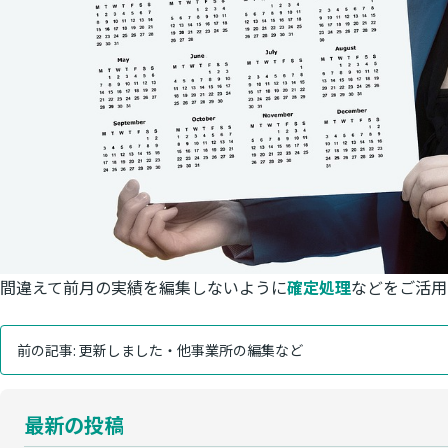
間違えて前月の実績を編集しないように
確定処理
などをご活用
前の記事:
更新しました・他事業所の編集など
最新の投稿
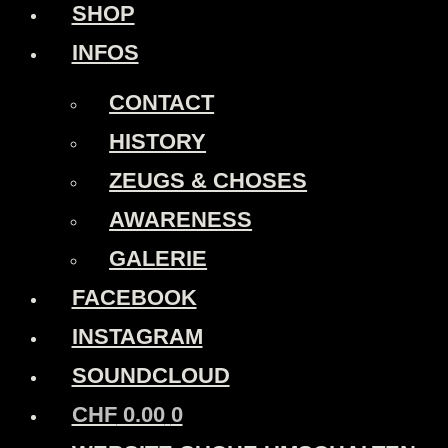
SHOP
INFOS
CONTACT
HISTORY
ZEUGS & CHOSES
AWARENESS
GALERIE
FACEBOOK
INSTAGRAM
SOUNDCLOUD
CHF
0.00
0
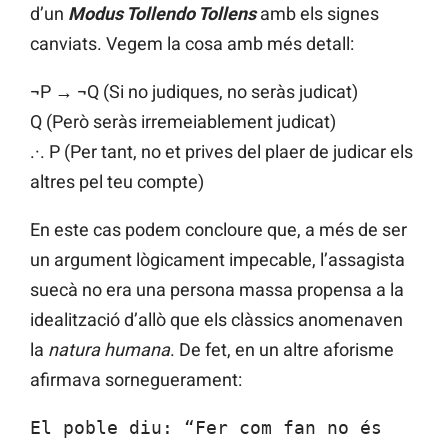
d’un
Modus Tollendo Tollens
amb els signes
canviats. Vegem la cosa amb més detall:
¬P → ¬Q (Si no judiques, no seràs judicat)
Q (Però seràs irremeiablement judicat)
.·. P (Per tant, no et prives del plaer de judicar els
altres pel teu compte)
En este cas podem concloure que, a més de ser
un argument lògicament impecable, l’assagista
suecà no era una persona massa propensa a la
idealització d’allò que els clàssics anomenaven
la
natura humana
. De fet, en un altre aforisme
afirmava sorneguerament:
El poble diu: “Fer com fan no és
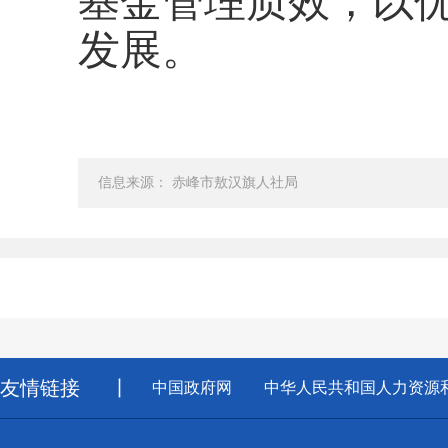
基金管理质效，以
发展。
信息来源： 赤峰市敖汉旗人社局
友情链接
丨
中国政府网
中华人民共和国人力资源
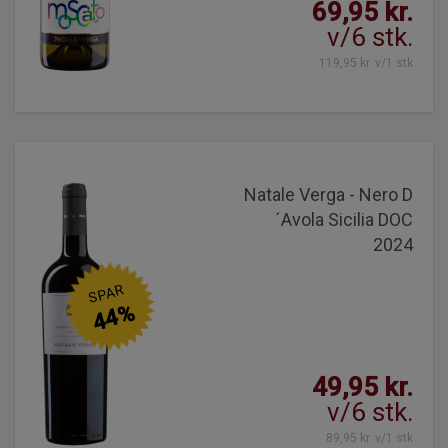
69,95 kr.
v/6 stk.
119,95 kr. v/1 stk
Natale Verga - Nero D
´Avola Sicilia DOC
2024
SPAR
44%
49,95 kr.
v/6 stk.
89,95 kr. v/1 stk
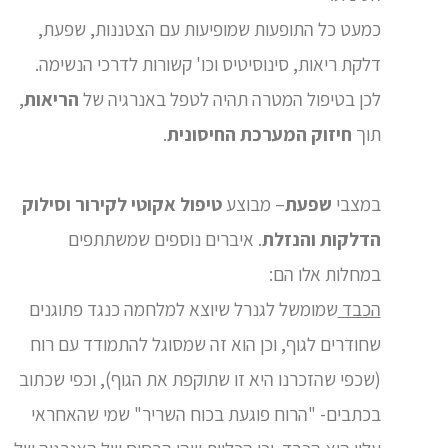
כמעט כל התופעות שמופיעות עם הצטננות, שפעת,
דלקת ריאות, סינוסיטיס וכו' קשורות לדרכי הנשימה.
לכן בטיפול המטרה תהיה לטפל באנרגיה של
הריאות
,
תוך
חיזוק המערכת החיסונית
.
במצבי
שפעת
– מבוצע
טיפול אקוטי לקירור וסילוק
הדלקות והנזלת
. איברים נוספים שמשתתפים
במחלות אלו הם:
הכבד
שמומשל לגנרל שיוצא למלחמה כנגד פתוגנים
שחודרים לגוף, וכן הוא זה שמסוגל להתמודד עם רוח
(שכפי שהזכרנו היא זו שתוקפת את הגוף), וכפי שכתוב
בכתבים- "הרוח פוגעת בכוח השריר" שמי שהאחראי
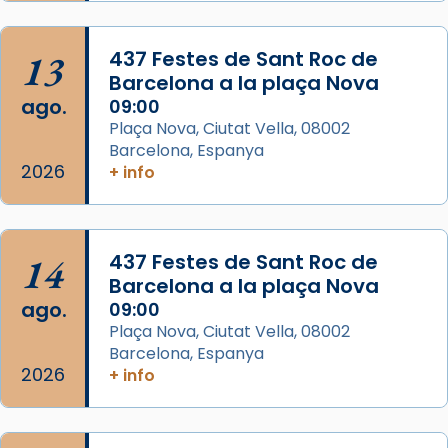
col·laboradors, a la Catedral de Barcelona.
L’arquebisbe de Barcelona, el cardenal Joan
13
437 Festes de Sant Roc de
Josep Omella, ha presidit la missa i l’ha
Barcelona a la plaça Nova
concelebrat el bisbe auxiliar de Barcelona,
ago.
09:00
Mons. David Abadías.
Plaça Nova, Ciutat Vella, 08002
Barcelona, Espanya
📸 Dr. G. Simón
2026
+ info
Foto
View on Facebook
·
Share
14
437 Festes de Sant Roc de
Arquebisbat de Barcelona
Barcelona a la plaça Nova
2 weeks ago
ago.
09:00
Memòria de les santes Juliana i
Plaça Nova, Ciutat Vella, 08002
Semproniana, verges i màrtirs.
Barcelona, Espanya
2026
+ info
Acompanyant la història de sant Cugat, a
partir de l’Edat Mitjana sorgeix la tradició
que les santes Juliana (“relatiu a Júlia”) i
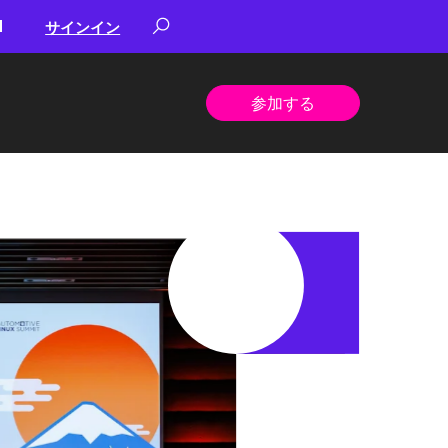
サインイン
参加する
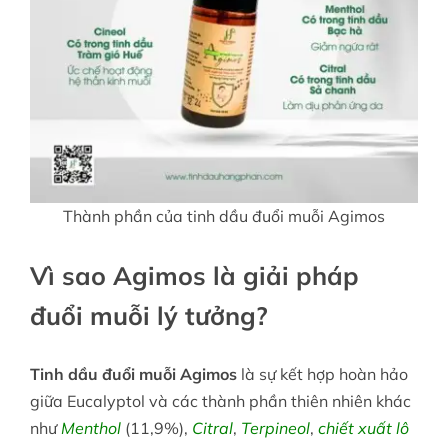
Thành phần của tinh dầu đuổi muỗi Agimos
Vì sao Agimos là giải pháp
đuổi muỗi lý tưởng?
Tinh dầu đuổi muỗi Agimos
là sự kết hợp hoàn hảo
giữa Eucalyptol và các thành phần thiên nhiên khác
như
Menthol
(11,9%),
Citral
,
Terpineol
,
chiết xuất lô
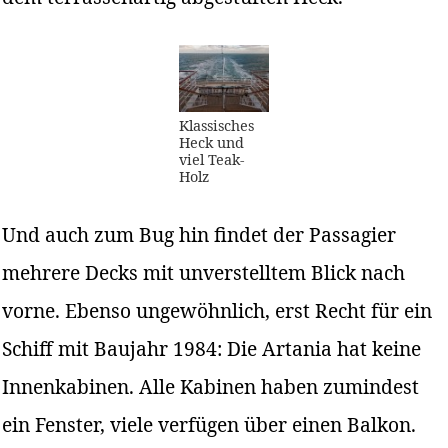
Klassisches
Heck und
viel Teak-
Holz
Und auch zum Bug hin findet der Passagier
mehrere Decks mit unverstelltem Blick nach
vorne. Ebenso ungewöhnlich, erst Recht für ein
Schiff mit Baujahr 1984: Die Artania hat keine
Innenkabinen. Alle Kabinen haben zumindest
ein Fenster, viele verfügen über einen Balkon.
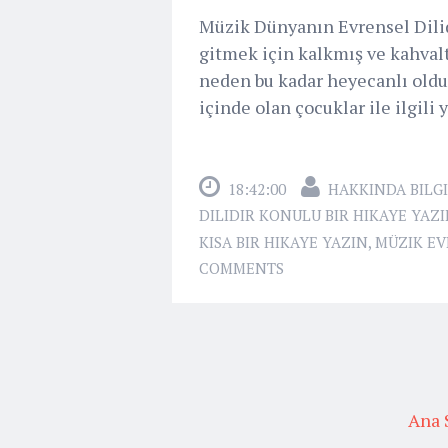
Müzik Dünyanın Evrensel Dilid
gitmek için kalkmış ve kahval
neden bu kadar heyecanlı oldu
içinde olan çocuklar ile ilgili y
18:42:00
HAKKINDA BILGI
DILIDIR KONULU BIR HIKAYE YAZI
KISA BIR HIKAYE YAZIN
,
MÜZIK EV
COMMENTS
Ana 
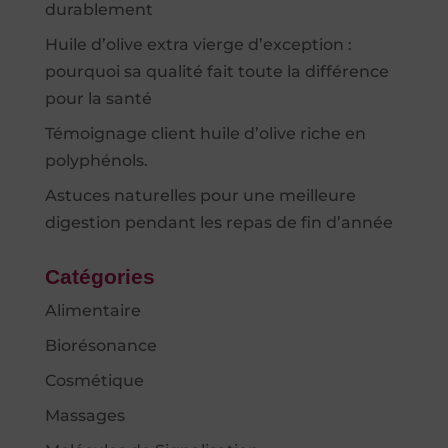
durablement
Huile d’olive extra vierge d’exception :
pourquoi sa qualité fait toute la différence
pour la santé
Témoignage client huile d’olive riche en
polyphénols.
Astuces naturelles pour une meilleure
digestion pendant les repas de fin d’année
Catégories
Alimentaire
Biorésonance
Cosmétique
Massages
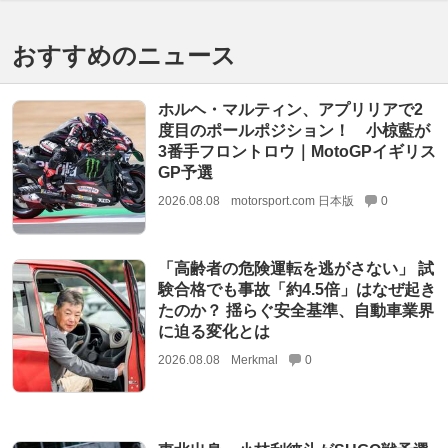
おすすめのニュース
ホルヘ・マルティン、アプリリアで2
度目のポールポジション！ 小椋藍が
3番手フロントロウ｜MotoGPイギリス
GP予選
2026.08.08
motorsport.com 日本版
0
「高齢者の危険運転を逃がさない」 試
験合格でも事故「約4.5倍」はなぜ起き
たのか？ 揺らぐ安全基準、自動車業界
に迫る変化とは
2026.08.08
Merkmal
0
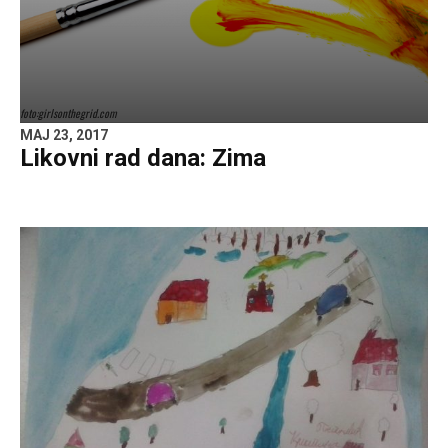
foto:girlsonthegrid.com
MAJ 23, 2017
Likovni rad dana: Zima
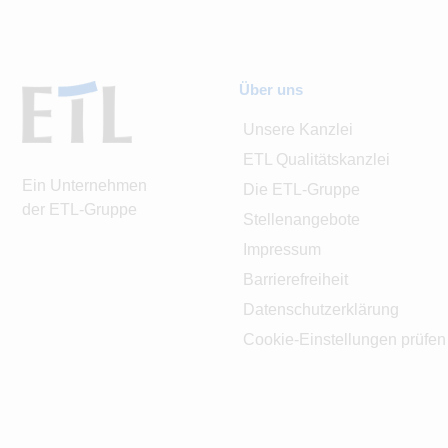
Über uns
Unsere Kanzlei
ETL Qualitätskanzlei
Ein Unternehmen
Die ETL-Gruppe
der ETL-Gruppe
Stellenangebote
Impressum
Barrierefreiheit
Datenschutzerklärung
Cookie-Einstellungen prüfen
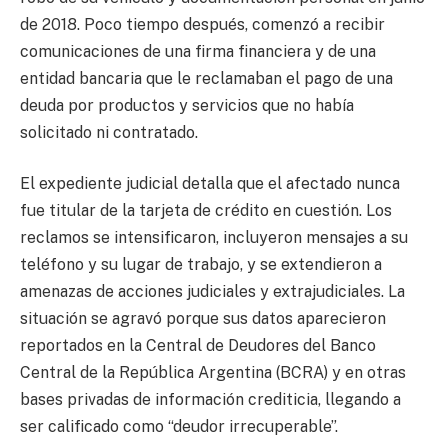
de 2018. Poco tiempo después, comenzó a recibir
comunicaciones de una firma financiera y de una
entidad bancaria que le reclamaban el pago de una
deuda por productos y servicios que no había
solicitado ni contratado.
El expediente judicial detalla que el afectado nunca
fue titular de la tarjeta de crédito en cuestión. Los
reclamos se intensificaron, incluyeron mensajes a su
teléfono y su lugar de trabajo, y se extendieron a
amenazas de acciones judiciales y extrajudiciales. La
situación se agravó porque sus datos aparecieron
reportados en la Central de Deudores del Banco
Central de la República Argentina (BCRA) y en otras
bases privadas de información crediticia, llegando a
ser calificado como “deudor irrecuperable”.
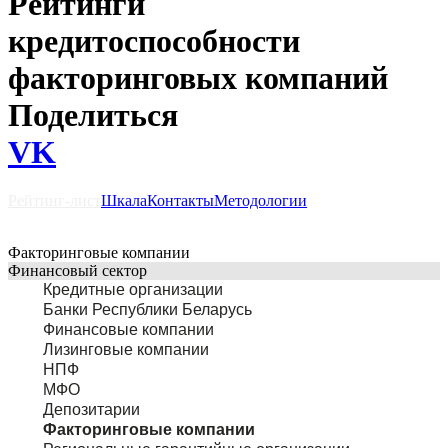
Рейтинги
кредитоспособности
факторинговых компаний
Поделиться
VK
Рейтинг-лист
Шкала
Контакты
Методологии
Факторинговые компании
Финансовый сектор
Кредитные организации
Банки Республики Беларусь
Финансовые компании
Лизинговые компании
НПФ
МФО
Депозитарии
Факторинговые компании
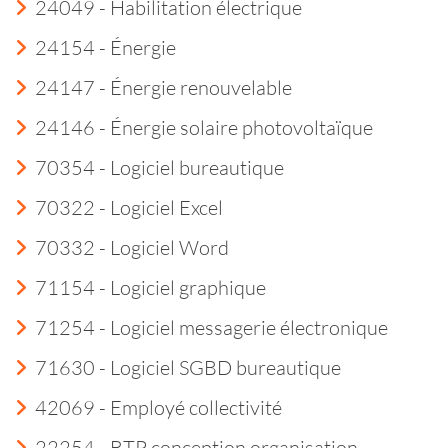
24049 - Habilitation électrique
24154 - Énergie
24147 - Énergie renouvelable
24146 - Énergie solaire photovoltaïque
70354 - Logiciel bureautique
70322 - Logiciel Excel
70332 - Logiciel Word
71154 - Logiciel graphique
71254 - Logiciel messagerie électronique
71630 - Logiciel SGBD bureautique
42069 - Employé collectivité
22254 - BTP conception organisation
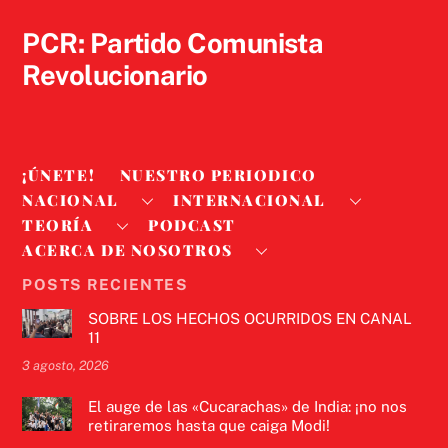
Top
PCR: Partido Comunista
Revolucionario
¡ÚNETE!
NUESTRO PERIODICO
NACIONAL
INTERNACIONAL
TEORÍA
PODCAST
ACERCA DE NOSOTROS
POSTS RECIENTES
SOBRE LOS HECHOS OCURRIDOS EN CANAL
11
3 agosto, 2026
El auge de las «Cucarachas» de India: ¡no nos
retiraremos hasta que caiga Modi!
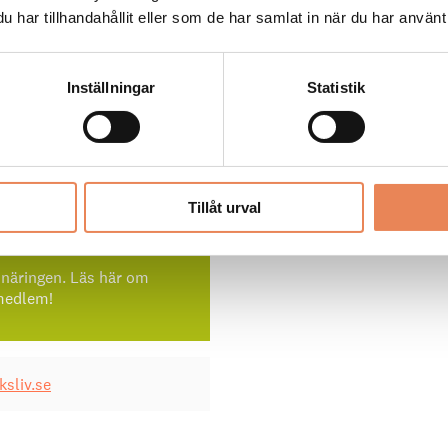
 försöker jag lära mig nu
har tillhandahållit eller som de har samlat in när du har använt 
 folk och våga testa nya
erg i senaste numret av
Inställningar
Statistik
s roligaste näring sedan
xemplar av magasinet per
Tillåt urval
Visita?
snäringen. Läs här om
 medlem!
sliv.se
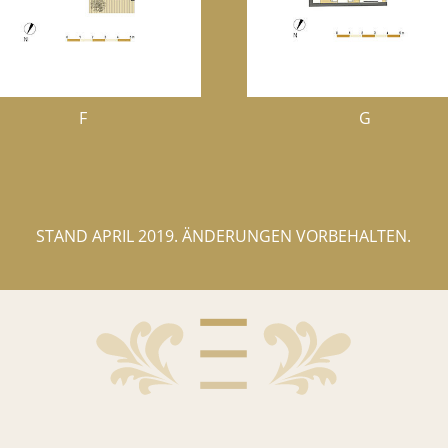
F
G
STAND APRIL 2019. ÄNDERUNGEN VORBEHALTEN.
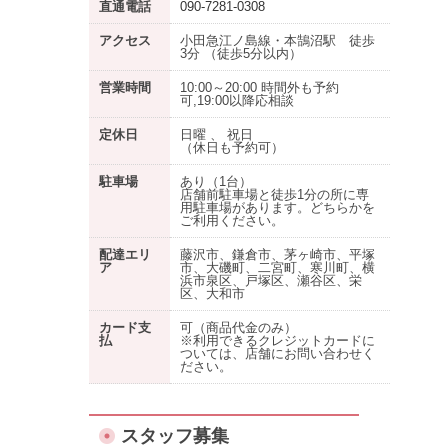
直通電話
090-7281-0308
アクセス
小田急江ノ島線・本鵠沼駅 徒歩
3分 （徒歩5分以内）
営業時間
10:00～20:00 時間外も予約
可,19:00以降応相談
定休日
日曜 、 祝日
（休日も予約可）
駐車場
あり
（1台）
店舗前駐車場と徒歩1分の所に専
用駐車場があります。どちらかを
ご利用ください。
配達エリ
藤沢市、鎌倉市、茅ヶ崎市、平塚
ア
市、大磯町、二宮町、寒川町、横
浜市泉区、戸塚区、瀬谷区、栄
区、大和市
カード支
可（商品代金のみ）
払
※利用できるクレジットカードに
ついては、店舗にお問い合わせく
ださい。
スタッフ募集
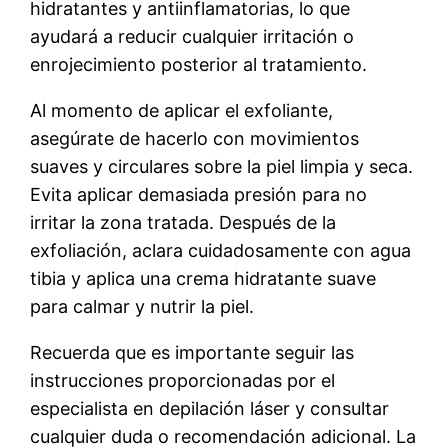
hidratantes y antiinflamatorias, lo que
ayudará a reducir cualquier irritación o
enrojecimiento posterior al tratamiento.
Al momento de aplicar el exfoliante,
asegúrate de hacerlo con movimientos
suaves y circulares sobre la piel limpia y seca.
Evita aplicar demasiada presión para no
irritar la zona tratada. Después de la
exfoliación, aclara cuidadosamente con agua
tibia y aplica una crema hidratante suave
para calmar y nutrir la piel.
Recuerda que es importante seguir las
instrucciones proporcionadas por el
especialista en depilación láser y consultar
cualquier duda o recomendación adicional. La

——

* YOUR OBJECTIVE *
Arrange the lines of the records from the line containing "Klassisches" up to and including the line containing "ser calificado como" as a JSON list of strings, one string per line, with blank lines omitted. Leave the pictures out.

* RESULT OF THIS EXERCISE *
[
  "Klassisches",
  "Heck und",
  "viel Teak-",
  "Holz",
  "Und auch zum Bug hin findet der Passagier",
  "mehrere Decks mit unverstelltem Blick nach",
  "vorne. Ebenso ungewöhnlich, erst Recht für ein",
  "Schiff mit Baujahr 1984: Die Artania hat keine",
  "Innenkabinen. Alle Kabinen haben zumindest",
  "ein Fenster, viele verfügen über einen Balkon.",
  "Müzik Dünyanın Evrensel Dilid",
  "gitmek için kalkmış ve kahval",
  "neden bu kadar heyecanlı oldu",
  "içinde olan çocuklar ile ilgili y",
  "18:42:00",
  "HAKKINDA BILGI",
  "DILIDIR KONULU BIR HIKAYE YAZI",
  "KISA BIR HIKAYE YAZIN",
  ",",
  "MÜZIK EV",
  "COMMENTS",
  "Ana ",
  "durablement",
  "Huile d’olive extra vierge d’exception :",
  "pourquoi sa qualité fait toute la différence",
  "pour la santé",
  "Témoignage client huile d’olive riche en",
  "polyphénols.",
  "Astuces naturelles pour une meilleure",
  "digestion pendant les repas de fin d’année",
  "Catégories",
  "Alimentaire",
  "Biorésonance",
  "Cosmétique",
  "Massages",
  "おすすめのニュース",
  "ホルヘ・マルティン、アプリリアで2",
  "度目のポールポジション！ 小椋藍が",
  "3番手フロントロウ｜MotoGPイギリス",
  "GP予選",
  "2026.08.08",
  "motorsport.com 日本版",
  "0",
  "「高齢者の危険運転を逃がさない」 試",
  "験合格でも事故「約4.5倍」はなぜ起き",
  "たのか？ 揺らぐ安全基準、自動車業界",
  "に迫る変化とは",
  "2026.08.08",
  "Merkmal",
  "0",
  "foto:girlsonthegrid.com",
  "MAJ 23, 2017",
  "Likovni rad dana: Zima",
  "Über uns",
  "Unsere Kanzlei",
  "ETL Qualitätskanzlei",
  "Ein Unternehmen",
  "Die ETL-Gruppe",
  "der ETL-Gruppe",
  "Stellenangebote",
  "Impressum",
  "Barrierefreiheit",
  "Datenschutzerklärung",
  "Cookie-Einstellungen prüfen",
  "de 2018. Poco tiempo después, comenzó a recibir",
  "comunicaciones de una firma financiera y de una",
  "entidad bancaria que le reclamaban el pago de una",
  "deuda por productos y servicios que no había",
  "solicitado ni contratado.",
  "El expediente judicial detalla que el afectado nunca",
  "fue titular de la tarjeta de crédito en cuestión. Los",
  "reclamos se intensificaron, incluyeron mensajes a su",
  "teléfono y su lugar de trabajo, y se extendieron a",
  "amenazas de acciones judiciales y extrajudiciales. La",
  "situación se agravó porque sus datos aparecieron",
  "reportados en la Central de Deudores del Banco",
  "Central de la República Argentina (BCRA) y en otras",
  "bases privadas de información crediticia, llegando a",
  "ser calificado como “deudor irrecuperable”."
]